Оператор висит в полукруглом темном отсеке, весь в прозрачном коконе из эластичных подвесок. Он слепо крутит головой в огромном шлеме. Руки по локоть погружены в ячейки тактильного управления. Сергей толкает его в плечо, кричит через динамик шлема: «Сэр, надо уходить! Тут нельзя оставаться. Я вас прикрою».
Оператор слышит его. Дергает плечом, качает головой: «Я остаюсь. Не хочу. Уходи». Сергей только сейчас замечает, что пол ячейки густо залит кровью из перебитых ног. Как он держится? Видимо, только на стимуляторах.
Оператор уже забыл о Сергее. Он живет в своем, видимом только ему мире. В своем радужном предсмертном сне он снова летит над ровными квадратиками домов. Он шевелит стволом и открывает частый огонь, сотрясая тело железного зверя крупной дрожью. Сергей кивает бесчувственной спине. Ему кажется, что он понял. Каждый вправе умереть так, как хочет. Он уважает это право. Он прикасается перчаткой к чужому плечу, пятится назад, вываливается наружу.

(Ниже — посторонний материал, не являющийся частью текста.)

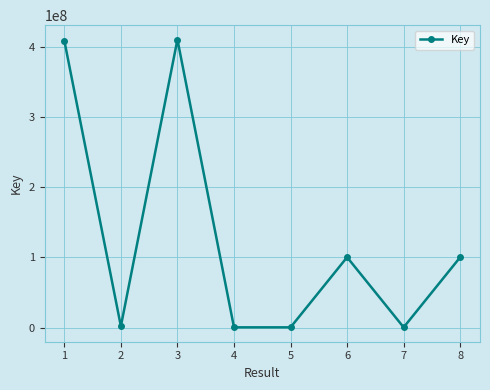

True or false: there are more than 2 points higher than both neighbors.

False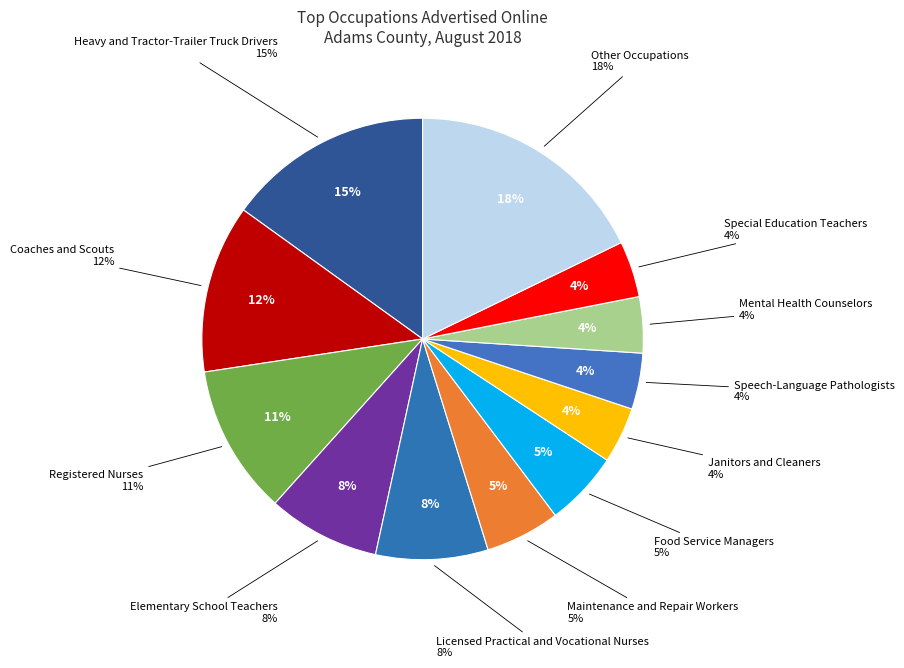

How many slices are in this pie chart?

12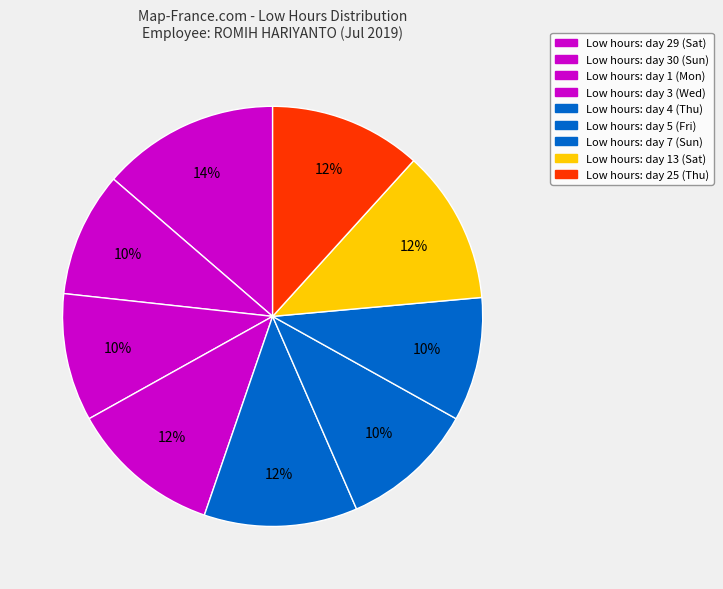

How many segments does this pie chart have?

9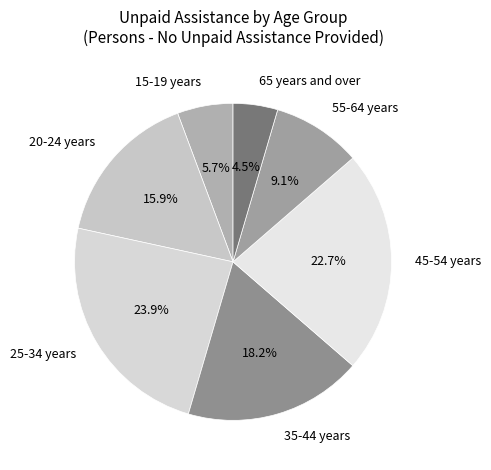

What is the ratio of the value at 55-64 years to the value at 20-24 years?

0.6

Подхватывает винтовку. Быстро перебегает за угол. Пригнувшись, семенит к позиции взвода. КОП топает рядом, закрывая его корпусом.
Подыхающий хищник никак не может смириться со смертью. За спиной раздирает воздух грохот автоматической пушки. Сергей всей кожей ощущает, как ливень снарядов крошит бетон. Оператор спешит. Бьет по малейшему шевелению. По вспышке выстрела. По теплу тела. По щелчку затвора. По всему. Оператор торопится прихватить с собой как можно больше. Наверстывает то, чего не успел в воздухе. Он уже сам за себя. Жизнь вытекает из него по капле, вместе с брызгами горячих дымящихся гильз.
«Интересно, как бы я хотел умереть?» — мелькает на бегу идиотская мыслишка. Глаза ощупывают руины. Умирать тут, среди камней, с глоткой, забитой пылью, почему-то не хочется. Умирать надо среди сочной садовой зелени. Желательно у моря. Хотя… Умирать не хочется и там.